**Texte à lire:**
▬▬▬▬▬▬

J’aime profondément la Jamaïque. Je suis né en Angleterre et j’y suis arrivé à l’âge de 6 mois avec ma mère qui est jamaïcaine et fait partie des vingt et une familles qui contrôlaient l’île au XX e siècle. Ma philosophie est d’essayer d’ouvrir ce pays au monde, d’encourager les gens à se mélanger avec les habitants dans les bars et les restaurants pour mieux découvrir leur mode de vie, leur culture, leur musique. Ils ont seulement quarante ans de musique derrière eux. Mais où que vous soyez dans le monde, vous écoutez la musique anglaise, américaine et jamaïcaine. C’est fou ce qu’une si petite île peut produire comme son ! Bref, ces hôtels véhiculent un héritage et, pour qu’il dure, il faut savoir penser à long terme.

Vous sentez-vous proche des rastas ?
Comme eux, je crois aux bienfaits de la nature et je suis contre toute chimie. Vous les avez côtoyés pour la première fois à 20 ans. Ce fut une révélation ? J’étais en train de longer la côte sud de l’île quand j’ai fait naufrage. J’ai nagé jusqu’à une plage où je suis arrivé exténué. A cette époque, dans les années 50, les Blancs et les Noirs vivaient séparément. Il y avait cette peur des rastas véhiculée par la presse : ils étaient considérés comme des criminels car ils vivaient en marge du système. Quand j’ai vu cet homme avec ses longs cheveux noirs penché sur moi, j’ai pris peur. Mais il m’a apporté de l’eau ; il était si gentil que je lui ai demandé si je pouvais rester pour me reposer. Quand je me suis réveillé, il y en avait sept autour de moi. Ils lisaient l’Ancien Testament pour aider à ma guérison. Puis ils m’ont ramené dans un petit village de pêcheurs. J’ai ensuite raconté mon aventure à mes proches pour qu’ils changent de regard sur eux.

▬▬▬▬▬▬

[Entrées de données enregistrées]
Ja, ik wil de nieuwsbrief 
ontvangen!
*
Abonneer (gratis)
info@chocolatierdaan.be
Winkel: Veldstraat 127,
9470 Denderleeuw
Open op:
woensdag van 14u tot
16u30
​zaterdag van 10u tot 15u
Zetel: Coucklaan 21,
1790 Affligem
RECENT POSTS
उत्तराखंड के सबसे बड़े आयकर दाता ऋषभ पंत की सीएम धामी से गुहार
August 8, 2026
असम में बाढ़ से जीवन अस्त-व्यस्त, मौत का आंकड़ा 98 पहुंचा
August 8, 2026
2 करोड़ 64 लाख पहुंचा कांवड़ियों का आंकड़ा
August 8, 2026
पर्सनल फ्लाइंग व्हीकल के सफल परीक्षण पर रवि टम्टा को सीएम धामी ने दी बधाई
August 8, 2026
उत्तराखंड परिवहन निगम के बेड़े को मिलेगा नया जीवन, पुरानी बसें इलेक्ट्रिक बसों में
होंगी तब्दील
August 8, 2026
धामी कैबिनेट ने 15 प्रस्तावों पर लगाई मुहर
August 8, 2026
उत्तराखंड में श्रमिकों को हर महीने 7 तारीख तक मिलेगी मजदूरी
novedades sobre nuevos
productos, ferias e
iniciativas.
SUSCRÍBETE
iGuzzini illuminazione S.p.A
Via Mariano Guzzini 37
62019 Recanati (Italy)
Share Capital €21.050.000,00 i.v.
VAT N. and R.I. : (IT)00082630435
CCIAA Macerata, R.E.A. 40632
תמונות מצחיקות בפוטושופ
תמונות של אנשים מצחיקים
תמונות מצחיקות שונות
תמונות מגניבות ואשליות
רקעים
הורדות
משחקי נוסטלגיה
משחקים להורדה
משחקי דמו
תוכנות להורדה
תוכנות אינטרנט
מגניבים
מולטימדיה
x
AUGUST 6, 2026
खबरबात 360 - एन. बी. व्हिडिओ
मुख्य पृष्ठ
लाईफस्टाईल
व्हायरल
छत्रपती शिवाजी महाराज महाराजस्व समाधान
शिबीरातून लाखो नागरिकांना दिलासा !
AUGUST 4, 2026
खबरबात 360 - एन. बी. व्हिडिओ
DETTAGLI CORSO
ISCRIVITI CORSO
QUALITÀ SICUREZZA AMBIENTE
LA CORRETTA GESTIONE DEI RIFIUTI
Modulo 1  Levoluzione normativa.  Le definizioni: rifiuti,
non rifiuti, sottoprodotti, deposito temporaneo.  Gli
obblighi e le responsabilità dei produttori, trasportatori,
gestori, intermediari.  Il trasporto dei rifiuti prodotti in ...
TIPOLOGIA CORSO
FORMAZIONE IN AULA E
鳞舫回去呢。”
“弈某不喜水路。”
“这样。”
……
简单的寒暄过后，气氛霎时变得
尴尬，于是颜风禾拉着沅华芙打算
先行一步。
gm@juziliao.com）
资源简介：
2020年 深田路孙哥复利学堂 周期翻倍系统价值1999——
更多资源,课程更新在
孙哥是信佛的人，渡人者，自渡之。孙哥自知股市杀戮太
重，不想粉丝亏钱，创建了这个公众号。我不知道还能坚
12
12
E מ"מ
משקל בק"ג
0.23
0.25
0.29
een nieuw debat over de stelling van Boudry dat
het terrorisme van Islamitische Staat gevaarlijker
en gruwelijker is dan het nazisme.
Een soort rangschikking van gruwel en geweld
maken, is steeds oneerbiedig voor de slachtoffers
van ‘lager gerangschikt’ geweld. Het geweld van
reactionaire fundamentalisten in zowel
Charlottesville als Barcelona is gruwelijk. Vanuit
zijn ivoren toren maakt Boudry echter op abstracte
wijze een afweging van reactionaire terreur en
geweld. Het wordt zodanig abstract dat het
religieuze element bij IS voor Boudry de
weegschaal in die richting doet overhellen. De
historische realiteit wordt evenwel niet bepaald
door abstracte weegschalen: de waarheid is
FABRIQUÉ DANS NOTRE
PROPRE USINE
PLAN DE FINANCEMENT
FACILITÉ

▬▬▬▬▬▬

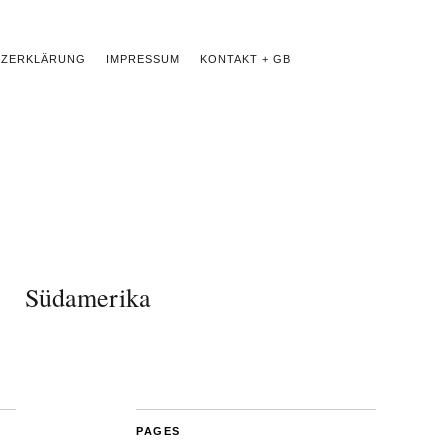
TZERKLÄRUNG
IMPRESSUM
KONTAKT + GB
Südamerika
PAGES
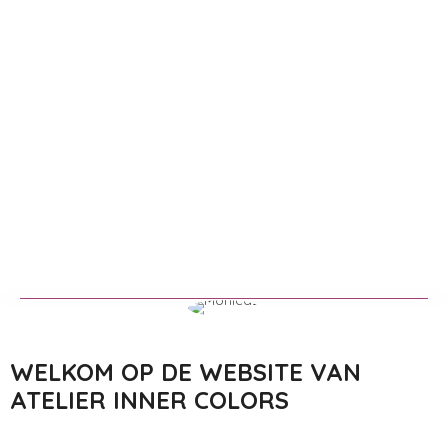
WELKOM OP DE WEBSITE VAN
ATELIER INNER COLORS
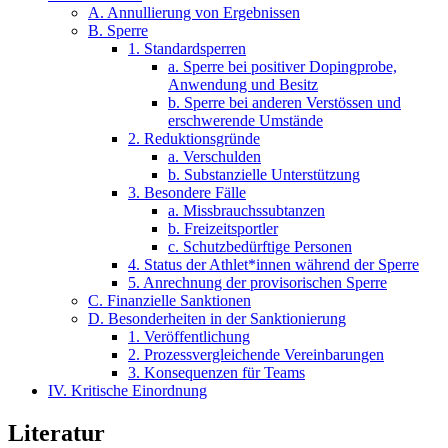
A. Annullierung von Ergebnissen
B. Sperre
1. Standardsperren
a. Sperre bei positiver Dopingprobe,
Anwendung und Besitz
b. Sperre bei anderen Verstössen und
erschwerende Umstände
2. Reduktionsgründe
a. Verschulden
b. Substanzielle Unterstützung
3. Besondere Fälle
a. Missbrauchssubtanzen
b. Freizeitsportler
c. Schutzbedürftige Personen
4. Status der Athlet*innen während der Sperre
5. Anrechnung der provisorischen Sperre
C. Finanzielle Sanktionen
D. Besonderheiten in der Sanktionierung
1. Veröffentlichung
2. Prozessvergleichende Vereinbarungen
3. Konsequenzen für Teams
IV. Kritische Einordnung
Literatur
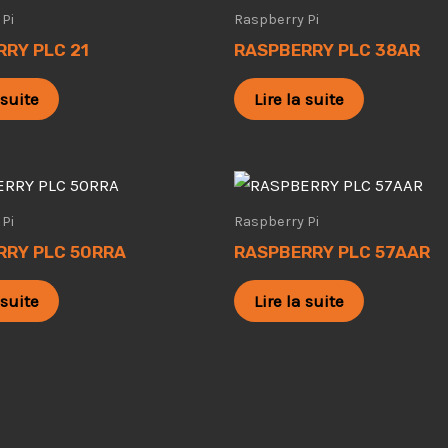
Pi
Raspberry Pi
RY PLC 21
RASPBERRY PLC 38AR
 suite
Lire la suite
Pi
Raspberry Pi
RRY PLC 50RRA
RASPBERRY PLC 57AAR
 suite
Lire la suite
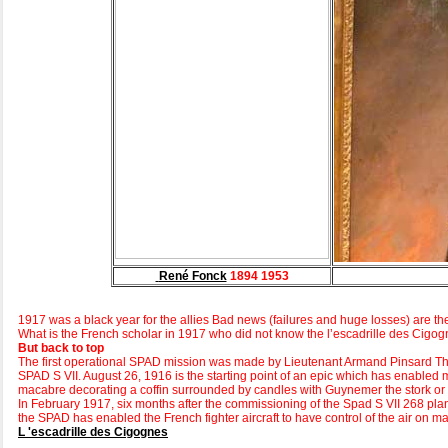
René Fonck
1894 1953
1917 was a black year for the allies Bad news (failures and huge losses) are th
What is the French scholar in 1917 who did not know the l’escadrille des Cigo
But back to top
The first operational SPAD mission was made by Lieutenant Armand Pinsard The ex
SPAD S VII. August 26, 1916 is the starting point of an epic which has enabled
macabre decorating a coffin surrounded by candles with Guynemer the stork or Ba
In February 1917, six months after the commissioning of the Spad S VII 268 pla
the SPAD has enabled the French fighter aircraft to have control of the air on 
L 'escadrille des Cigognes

▬▬▬▬▬▬

**Consigne:**
Dans l'entretien sur la Jamaïque, à quel âge la personne interrogée est-elle arrivée sur l'île ?

**Réponse rédigée:**
À l'âge de 6 mois.